栃木県出身の昭和時代に活躍した日本の洋画家です。
絵筆により細部を精緻に組み立てていく表現を超えた、ペインティングナイフのバネの反動を利用して生乾きの絵具を重ねていくアクション・ペインティング風の独特の画風を築き、ヨーロッパの画法を追求しながらもひたすら日本の風景を書き続けた画家として知られています。
教育者であった父の影響で幼い頃から絵を学び、川端画学校では川端龍子に日本画を学びました。
川端龍子の勧めもあり、東京美術学校の西洋画科へ進み、在学中に帝展に出品した「友人の肖像」で初入選を果たすなど早くからその才能を発揮していました。
こうして画家として順調なスタートを切った刑部人ですが、ヨーロッパ各地で起こっていたフォーヴィズム、キュビズムをはじめとする新しい芸術運動の波の中で、他の画家同様に自らの絵の個性について深く悩むようになり、長いスランプに陥ってしまいます。

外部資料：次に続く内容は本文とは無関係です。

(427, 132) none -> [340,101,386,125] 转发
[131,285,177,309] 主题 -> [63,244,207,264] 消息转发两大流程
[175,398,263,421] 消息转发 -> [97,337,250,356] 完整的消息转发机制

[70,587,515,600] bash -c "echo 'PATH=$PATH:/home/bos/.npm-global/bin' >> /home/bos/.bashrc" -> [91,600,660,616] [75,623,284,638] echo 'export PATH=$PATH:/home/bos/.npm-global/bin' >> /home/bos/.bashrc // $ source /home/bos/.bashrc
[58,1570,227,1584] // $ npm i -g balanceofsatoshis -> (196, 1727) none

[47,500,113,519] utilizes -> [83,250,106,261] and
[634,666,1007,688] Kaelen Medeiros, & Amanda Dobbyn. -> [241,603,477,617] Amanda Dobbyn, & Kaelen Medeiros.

先輩の洋画家・金山平三との数々の写生旅行をした事で時流に惑わされず本来の写実中心の自分の道を発見する事ができた刑部人は、アクション・ペインティング風の独特の画風を生み出し、短時間のうちに重ねられる絵具の一片一片は、混沌とした自然の姿をありのまま掴み取った作品となり、刑部人の独壇場となりました。
その一方、バルビゾン派に憧れている一面も持っておりましたが、「日本の風景を満足に描けない人間がヨーロッパに行ってもバルビゾン派のような作品は描けない」と生涯、ヨーロッパへ渡る事はありませんでした。
また、刑部邸の隣の土地に小説家・林芙美子が夫・緑敏と住んでおり、緑敏は画家でありながら趣味でバラを育てていました。
緑敏は育てたバラを毎年季節になると刑部人のもとに届け、刑部人はそのバラを毎年楽しみにしており、好んで描いていたようで、バラをモチーフにした作品も多数残されています。